[Source records]
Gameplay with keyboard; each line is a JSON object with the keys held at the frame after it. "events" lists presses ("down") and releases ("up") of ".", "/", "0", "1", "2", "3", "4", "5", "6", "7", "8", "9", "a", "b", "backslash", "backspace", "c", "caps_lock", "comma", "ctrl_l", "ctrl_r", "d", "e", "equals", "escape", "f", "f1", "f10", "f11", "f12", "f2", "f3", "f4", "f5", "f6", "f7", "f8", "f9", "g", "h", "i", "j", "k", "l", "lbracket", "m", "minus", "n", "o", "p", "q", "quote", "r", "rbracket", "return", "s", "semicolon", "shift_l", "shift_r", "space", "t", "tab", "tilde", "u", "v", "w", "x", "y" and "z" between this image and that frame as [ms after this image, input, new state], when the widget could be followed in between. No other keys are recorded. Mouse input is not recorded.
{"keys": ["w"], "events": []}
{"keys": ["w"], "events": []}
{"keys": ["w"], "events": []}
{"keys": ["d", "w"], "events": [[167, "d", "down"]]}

[Problem requirements] Once you have read the data, reproduce all of it exactly.

[Finished task]
Gameplay with keyboard; each line is a JSON object with the keys held at the frame after it. "events" lists presses ("down") and releases ("up") of ".", "/", "0", "1", "2", "3", "4", "5", "6", "7", "8", "9", "a", "b", "backslash", "backspace", "c", "caps_lock", "comma", "ctrl_l", "ctrl_r", "d", "e", "equals", "escape", "f", "f1", "f10", "f11", "f12", "f2", "f3", "f4", "f5", "f6", "f7", "f8", "f9", "g", "h", "i", "j", "k", "l", "lbracket", "m", "minus", "n", "o", "p", "q", "quote", "r", "rbracket", "return", "s", "semicolon", "shift_l", "shift_r", "space", "t", "tab", "tilde", "u", "v", "w", "x", "y" and "z" between this image and that frame as [ms after this image, input, new state], when the widget could be followed in between. No other keys are recorded. Mouse input is not recorded.
{"keys": ["w"], "events": []}
{"keys": ["w"], "events": []}
{"keys": ["w"], "events": []}
{"keys": ["d", "w"], "events": [[167, "d", "down"]]}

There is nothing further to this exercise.